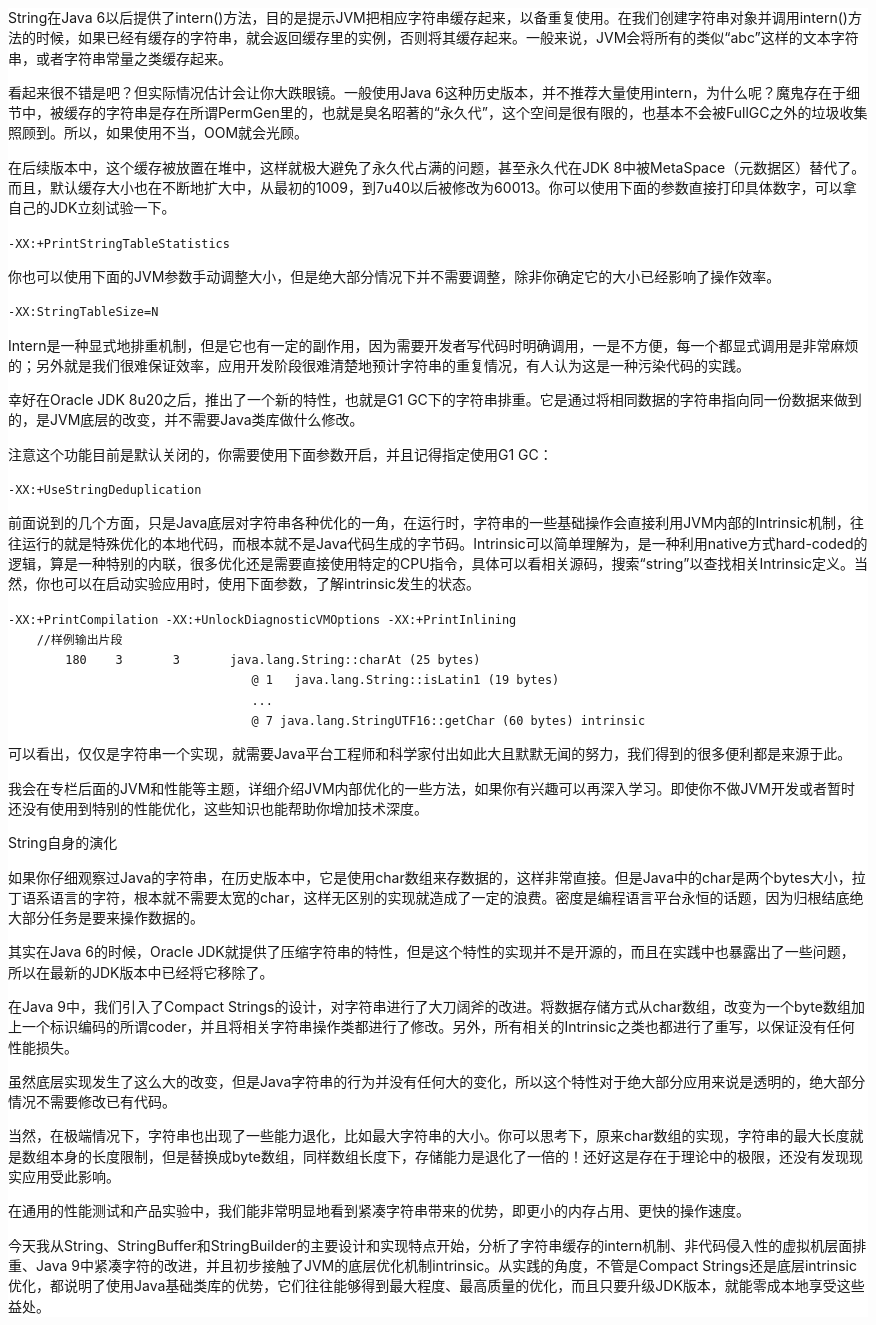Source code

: String在Java 6以后提供了intern()方法，目的是提示JVM把相应字符串缓存起来，以备重复使用。在我们创建字符串对象并调用intern()方法的时候，如果已经有缓存的字符串，就会返回缓存里的实例，否则将其缓存起来。一般来说，JVM会将所有的类似“abc”这样的文本字符串，或者字符串常量之类缓存起来。

看起来很不错是吧？但实际情况估计会让你大跌眼镜。一般使用Java 6这种历史版本，并不推荐大量使用intern，为什么呢？魔鬼存在于细节中，被缓存的字符串是存在所谓PermGen里的，也就是臭名昭著的“永久代”，这个空间是很有限的，也基本不会被FullGC之外的垃圾收集照顾到。所以，如果使用不当，OOM就会光顾。

在后续版本中，这个缓存被放置在堆中，这样就极大避免了永久代占满的问题，甚至永久代在JDK 8中被MetaSpace（元数据区）替代了。而且，默认缓存大小也在不断地扩大中，从最初的1009，到7u40以后被修改为60013。你可以使用下面的参数直接打印具体数字，可以拿自己的JDK立刻试验一下。

    -XX:+PrintStringTableStatistics


你也可以使用下面的JVM参数手动调整大小，但是绝大部分情况下并不需要调整，除非你确定它的大小已经影响了操作效率。

    -XX:StringTableSize=N


Intern是一种显式地排重机制，但是它也有一定的副作用，因为需要开发者写代码时明确调用，一是不方便，每一个都显式调用是非常麻烦的；另外就是我们很难保证效率，应用开发阶段很难清楚地预计字符串的重复情况，有人认为这是一种污染代码的实践。

幸好在Oracle JDK 8u20之后，推出了一个新的特性，也就是G1 GC下的字符串排重。它是通过将相同数据的字符串指向同一份数据来做到的，是JVM底层的改变，并不需要Java类库做什么修改。

注意这个功能目前是默认关闭的，你需要使用下面参数开启，并且记得指定使用G1 GC：

    -XX:+UseStringDeduplication


前面说到的几个方面，只是Java底层对字符串各种优化的一角，在运行时，字符串的一些基础操作会直接利用JVM内部的Intrinsic机制，往往运行的就是特殊优化的本地代码，而根本就不是Java代码生成的字节码。Intrinsic可以简单理解为，是一种利用native方式hard-coded的逻辑，算是一种特别的内联，很多优化还是需要直接使用特定的CPU指令，具体可以看相关源码，搜索“string”以查找相关Intrinsic定义。当然，你也可以在启动实验应用时，使用下面参数，了解intrinsic发生的状态。

    -XX:+PrintCompilation -XX:+UnlockDiagnosticVMOptions -XX:+PrintInlining
        //样例输出片段    
            180    3       3       java.lang.String::charAt (25 bytes)  
                                      @ 1   java.lang.String::isLatin1 (19 bytes)   
                                      ...  
                                      @ 7 java.lang.StringUTF16::getChar (60 bytes) intrinsic 


可以看出，仅仅是字符串一个实现，就需要Java平台工程师和科学家付出如此大且默默无闻的努力，我们得到的很多便利都是来源于此。

我会在专栏后面的JVM和性能等主题，详细介绍JVM内部优化的一些方法，如果你有兴趣可以再深入学习。即使你不做JVM开发或者暂时还没有使用到特别的性能优化，这些知识也能帮助你增加技术深度。


String自身的演化


如果你仔细观察过Java的字符串，在历史版本中，它是使用char数组来存数据的，这样非常直接。但是Java中的char是两个bytes大小，拉丁语系语言的字符，根本就不需要太宽的char，这样无区别的实现就造成了一定的浪费。密度是编程语言平台永恒的话题，因为归根结底绝大部分任务是要来操作数据的。

其实在Java 6的时候，Oracle JDK就提供了压缩字符串的特性，但是这个特性的实现并不是开源的，而且在实践中也暴露出了一些问题，所以在最新的JDK版本中已经将它移除了。

在Java 9中，我们引入了Compact Strings的设计，对字符串进行了大刀阔斧的改进。将数据存储方式从char数组，改变为一个byte数组加上一个标识编码的所谓coder，并且将相关字符串操作类都进行了修改。另外，所有相关的Intrinsic之类也都进行了重写，以保证没有任何性能损失。

虽然底层实现发生了这么大的改变，但是Java字符串的行为并没有任何大的变化，所以这个特性对于绝大部分应用来说是透明的，绝大部分情况不需要修改已有代码。

当然，在极端情况下，字符串也出现了一些能力退化，比如最大字符串的大小。你可以思考下，原来char数组的实现，字符串的最大长度就是数组本身的长度限制，但是替换成byte数组，同样数组长度下，存储能力是退化了一倍的！还好这是存在于理论中的极限，还没有发现现实应用受此影响。

在通用的性能测试和产品实验中，我们能非常明显地看到紧凑字符串带来的优势，即更小的内存占用、更快的操作速度。

今天我从String、StringBuffer和StringBuilder的主要设计和实现特点开始，分析了字符串缓存的intern机制、非代码侵入性的虚拟机层面排重、Java 9中紧凑字符的改进，并且初步接触了JVM的底层优化机制intrinsic。从实践的角度，不管是Compact Strings还是底层intrinsic优化，都说明了使用Java基础类库的优势，它们往往能够得到最大程度、最高质量的优化，而且只要升级JDK版本，就能零成本地享受这些益处。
+===+
**Written task**
In the data above, which lines include "lang"? Return those lines.

**Exercise solution**
            180    3       3       java.lang.String::charAt (25 bytes)  
                                      @ 1   java.lang.String::isLatin1 (19 bytes)   
                                      @ 7 java.lang.StringUTF16::getChar (60 bytes) intrinsic 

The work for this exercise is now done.